Thu. Apr 25th, 2024

Goldman Sachs, a multinational investment bank, on Monday decided to lower its Indian equities, the move comes for the first time since 2014. As per the company, current trends do not favor risk or rewards.

“Given the elevated valuations and the recent strong performance, We believe the risk/reward for Indian equities is less favourable at current levels and we lower our investment view from overweight to market weight,” said Sunil Koul from Goldman Sachs

The company expects Nifty to attain its target of 12,000 from 11,900 owing to upcoming elections and earnings accrue.

Goldman Sachs’s five reasons to downgrade Indian equity:

1. Stretched Valuation owing to expensive Indian equities in Asia 

Indian equities are considered to be trading at a premium price in the Asian region. The Goldman equities have labelled these equities as ‘the most expensive’.

2.Macro tailwinds 

Analysts at Goldman Sachs believe that the economic growth will witness a moderate trend because of weak activity data, peaking oil prices and tighter financial conditions. The crude oil prices for coming three months are likely to rise at $80 per barrel. Further, the analysts estimated current account deficit to be at 2.6% of GDP

3.Slow domestic flows

The investment bank hopes to witness lower equity inflows despite slower domestic flows for the last four months.

4.Event risk

The analysts expect ‘event risk’ to rise owing to rising fiscal deficit because of elections. This may lead to unstable government disrupting the market situation in the near future.

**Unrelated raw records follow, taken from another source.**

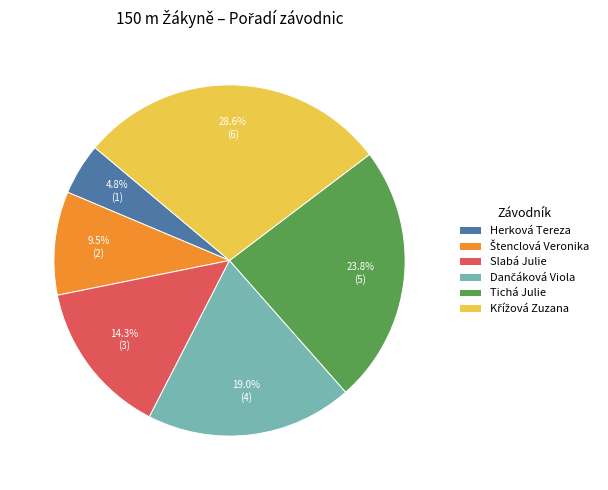

Is Tichá Julie the majority of the pie?

No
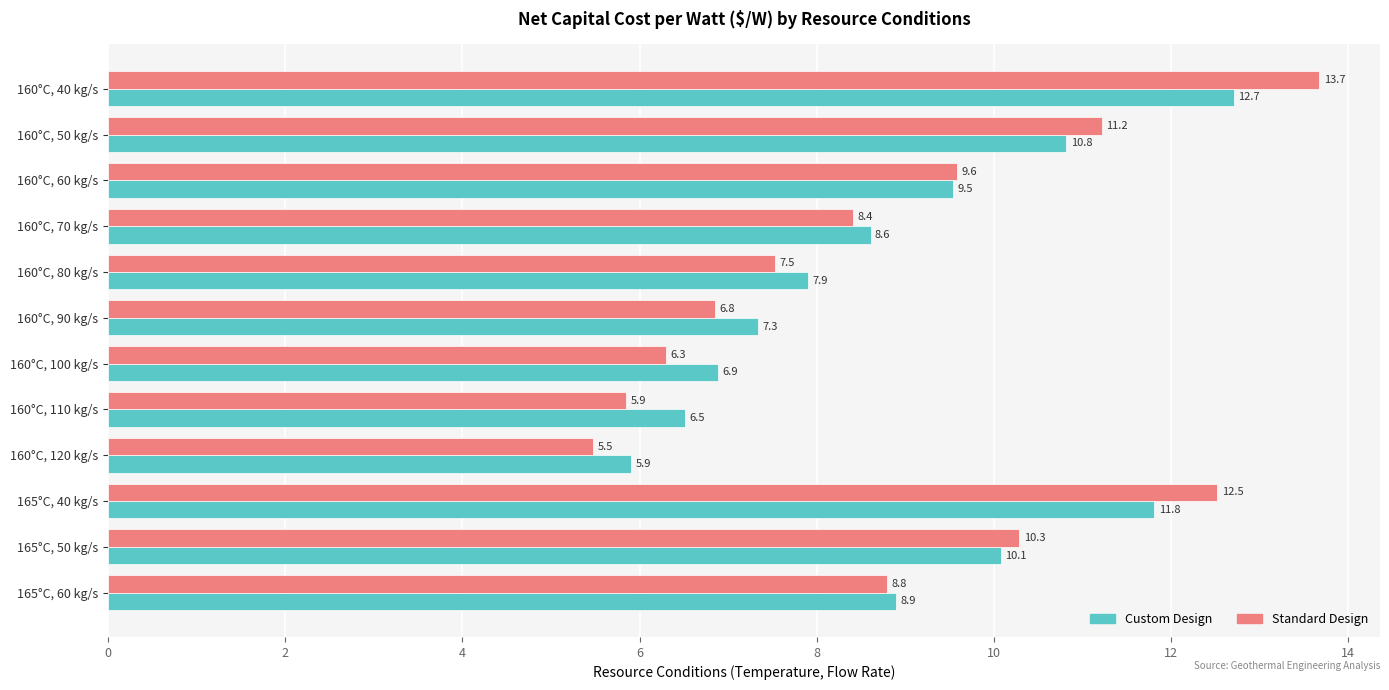

What is the spread (max minus min) of values at 160°C, 50 kg/s?

0.4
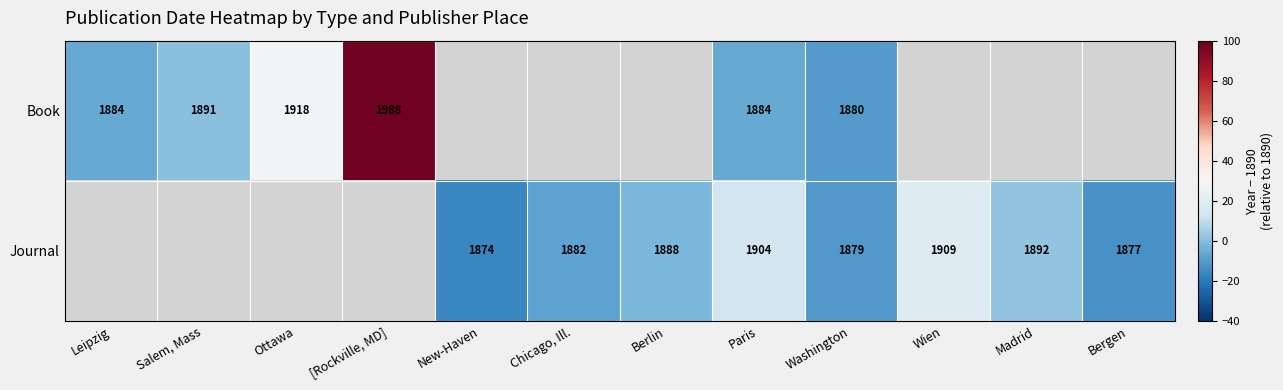

At Paris, list the series in order from smallest to largest.

Book, Journal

5.Growth in corporate earning priced in 

Macro headwinds did not change the mindset of Goldman Sachs about already priced in the growth of corporate earnings at current levels. As reported by Business Standard “Nifty has compounded at 14 per cent over the past five years while earnings grew at 5 per cent. While profit recovery is underway, this micro ‘catch up’ doesn’t warrant a further upside. Indian equities are pricing in a 17 per cent 10-year earnings growth on a compounded basis (CAGR) – the highest in the region,” the Goldman report says.